■ **Texte à lire**:
"LES CEINTURES"
- ECHELLES D'EVALUATION -


Patrick ROBO

1983

site : http://probo.free.fr/

courriel : patrick.robo@laposte.net

 

            Depuis plusieurs années, j'ai introduit dans ma classe un véritable système d'évaluation, emprunté à la Pédagogie Instituionnelle, qui outre le simple fait de permettre évidemment d'évaluer, a une incidence sur le fonctionnement et sur la vie de la classe.

Mais ce système n'a pas été introduit "gratuitement", au hasard, "comme ça", parce qu'il semblait faciliter le travail quotidien.

 

            Pour essayer de répondre à de nombreuses questions qui sont posées relativement à ce système d'évaluation, je pense qu'il est nécessaire de procéder à une explication sur le Pourquoi, le Comment et le Rôle de ces échelles dans ma classe. Puisse cette explication apporter un début de réflexion, de recherche qui aidera à mieux cerner le problème de l'évaluation et à mieux comprendre ce qui se passe ou peut se passer au sein d'une classe coopérative.

 

            Ainsi, dans ma classe, des connaissances, des comportements, des capacités sont répertoriés dans des échelles, sous forme de tableaux conservés dans les classeurs individuels et affichés synthétiquement au mur.

 

1/ POURQUOI L'INSTALLATION D'ECHELLES DE NIVEAUX ?

 

1.1 Motif individuel pour les enfants eux-mêmes :

 

Parce que les enfants qui arrivent dans ma classe sont généralement "instructurés" ; ils parviennent difficilement (ou pas du tout) à se situer eux-mêmes et/ou dans le groupe, sont dans une situation quasi permanente de dépendance vis-à-vis des adultes, des leaders, et vivent souvent avec une image d'eux-mêmes négative.

Il importe donc de leur donner une image objective d'eux...

- au point de vue niveaux scolaires : des repères stables qui leur permettent de dire : "J'en suis là, donc je ne vaux pas "zéro", et je peux aller plus loin !". Des repères stables et connus qui leur permettent de voir que l'on ne fait pas des choses bien différentes des autres classes.

■ **À faire**:
**1)** Répondez à ces questions sur le texte sur les ceintures :
(a) De quelle année le texte est-il daté ?
(b) Où les tableaux des échelles sont-ils conservés et affichés ?
(c) De qui les enfants qui arrivent dans la classe dépendent-ils presque en permanence ?
**2)** Citez à l'identique un passage du texte sur les ceintures : commencez aux mots qui contiennent « courriel : patrick.robo@laposte.net » et arrêtez-vous après « le travail quotidien. ».
**3)** Selon le texte sur les ceintures, pourquoi faut-il donner aux enfants une image objective d'eux-mêmes ? Répondez en une à trois phrases.

■ **Données extraites**:
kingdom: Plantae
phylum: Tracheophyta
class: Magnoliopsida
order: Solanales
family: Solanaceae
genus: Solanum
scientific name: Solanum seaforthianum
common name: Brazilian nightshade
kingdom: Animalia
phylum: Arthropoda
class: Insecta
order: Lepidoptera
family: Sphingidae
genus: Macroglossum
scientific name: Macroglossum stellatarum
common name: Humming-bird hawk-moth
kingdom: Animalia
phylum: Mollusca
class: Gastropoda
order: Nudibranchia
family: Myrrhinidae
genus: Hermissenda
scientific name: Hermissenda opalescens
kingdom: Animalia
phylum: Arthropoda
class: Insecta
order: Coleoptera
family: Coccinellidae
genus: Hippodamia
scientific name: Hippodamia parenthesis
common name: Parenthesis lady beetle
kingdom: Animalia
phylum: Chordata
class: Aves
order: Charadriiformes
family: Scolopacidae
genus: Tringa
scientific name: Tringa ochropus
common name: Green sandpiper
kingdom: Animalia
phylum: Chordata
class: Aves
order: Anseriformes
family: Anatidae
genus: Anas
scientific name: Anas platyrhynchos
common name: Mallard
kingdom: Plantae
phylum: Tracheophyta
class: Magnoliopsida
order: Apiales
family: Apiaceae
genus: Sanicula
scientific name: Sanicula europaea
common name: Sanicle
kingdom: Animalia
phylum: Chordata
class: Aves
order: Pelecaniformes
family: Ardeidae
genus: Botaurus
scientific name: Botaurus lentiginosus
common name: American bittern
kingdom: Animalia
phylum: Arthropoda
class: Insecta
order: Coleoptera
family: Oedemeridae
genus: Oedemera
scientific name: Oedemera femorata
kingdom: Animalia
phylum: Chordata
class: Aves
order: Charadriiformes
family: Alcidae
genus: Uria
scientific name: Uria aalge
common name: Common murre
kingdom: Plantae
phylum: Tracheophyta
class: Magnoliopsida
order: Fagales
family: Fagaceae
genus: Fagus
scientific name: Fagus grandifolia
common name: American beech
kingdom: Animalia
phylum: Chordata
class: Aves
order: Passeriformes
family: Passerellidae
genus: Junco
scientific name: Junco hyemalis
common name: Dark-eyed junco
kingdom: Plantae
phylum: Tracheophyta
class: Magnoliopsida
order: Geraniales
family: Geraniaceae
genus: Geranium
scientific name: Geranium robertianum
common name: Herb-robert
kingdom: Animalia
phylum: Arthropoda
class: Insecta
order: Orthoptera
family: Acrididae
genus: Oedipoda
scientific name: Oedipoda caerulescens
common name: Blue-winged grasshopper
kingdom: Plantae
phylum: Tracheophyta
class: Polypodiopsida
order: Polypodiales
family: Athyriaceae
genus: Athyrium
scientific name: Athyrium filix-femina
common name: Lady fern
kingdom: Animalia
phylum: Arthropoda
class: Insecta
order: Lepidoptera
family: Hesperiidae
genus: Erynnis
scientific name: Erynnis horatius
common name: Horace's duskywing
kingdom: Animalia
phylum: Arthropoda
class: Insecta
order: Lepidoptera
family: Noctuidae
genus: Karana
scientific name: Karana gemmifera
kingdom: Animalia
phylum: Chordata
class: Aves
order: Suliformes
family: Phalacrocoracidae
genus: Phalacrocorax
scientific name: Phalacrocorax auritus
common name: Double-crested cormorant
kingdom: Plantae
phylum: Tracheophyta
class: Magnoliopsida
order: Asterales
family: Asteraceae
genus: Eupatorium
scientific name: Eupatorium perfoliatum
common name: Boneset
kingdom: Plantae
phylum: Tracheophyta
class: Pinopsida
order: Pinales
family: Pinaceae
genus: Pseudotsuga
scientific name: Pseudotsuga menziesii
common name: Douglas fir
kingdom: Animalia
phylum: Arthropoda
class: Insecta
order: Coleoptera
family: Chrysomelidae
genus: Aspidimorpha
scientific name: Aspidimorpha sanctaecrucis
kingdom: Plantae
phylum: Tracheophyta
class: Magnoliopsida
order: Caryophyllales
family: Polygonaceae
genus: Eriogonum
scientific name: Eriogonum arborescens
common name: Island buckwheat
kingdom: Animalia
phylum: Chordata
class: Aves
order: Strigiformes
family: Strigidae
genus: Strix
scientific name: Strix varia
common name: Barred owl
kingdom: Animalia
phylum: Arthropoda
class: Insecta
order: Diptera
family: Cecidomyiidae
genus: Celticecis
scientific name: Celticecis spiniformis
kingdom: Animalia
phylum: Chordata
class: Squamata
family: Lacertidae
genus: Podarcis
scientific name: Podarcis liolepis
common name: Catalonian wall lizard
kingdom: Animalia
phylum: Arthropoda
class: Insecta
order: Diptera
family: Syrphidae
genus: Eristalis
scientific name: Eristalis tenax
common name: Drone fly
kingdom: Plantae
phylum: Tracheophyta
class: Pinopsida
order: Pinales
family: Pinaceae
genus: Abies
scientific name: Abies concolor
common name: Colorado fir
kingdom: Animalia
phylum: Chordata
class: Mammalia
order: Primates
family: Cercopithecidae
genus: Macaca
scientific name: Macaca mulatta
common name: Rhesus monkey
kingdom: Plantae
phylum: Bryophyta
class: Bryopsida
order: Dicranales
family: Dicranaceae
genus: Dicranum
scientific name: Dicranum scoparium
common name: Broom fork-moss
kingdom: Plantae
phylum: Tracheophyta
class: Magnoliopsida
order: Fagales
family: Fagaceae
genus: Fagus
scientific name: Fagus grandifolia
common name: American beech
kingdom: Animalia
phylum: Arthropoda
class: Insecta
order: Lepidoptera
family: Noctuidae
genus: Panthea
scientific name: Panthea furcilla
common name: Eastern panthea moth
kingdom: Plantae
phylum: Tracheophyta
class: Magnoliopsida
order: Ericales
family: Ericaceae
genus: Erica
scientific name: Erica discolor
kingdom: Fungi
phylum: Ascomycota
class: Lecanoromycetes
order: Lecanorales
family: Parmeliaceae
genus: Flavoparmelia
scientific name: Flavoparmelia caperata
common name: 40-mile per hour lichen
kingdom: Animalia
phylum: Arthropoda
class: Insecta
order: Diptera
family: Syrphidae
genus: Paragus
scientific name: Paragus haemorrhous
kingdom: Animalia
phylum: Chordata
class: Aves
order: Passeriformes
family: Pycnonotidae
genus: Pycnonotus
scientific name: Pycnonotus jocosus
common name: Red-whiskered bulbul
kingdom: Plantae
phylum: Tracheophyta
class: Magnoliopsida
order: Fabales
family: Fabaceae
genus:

■ **Réponses par consigne**:
**1)**
(a) 1983.
(b) Ils sont conservés dans les classeurs individuels et affichés de façon synthétique au mur.
(c) Des adultes et des leaders.

**2)**
courriel : patrick.robo@laposte.net

 

            Depuis plusieurs années, j'ai introduit dans ma classe un véritable système d'évaluation, emprunté à la Pédagogie Instituionnelle, qui outre le simple fait de permettre évidemment d'évaluer, a une incidence sur le fonctionnement et sur la vie de la classe.

Mais ce système n'a pas été introduit "gratuitement", au hasard, "comme ça", parce qu'il semblait faciliter le travail quotidien.

**3)** Les enfants qui arrivent dans la classe sont généralement « instructurés ». Ils ont du mal à se situer, eux-mêmes ou dans le groupe, dépendent presque en permanence des adultes et des leaders, et ont souvent une image négative d'eux-mêmes. Des repères stables leur montrent où ils en sont, qu'ils ne valent pas « zéro » et qu'ils peuvent aller plus loin.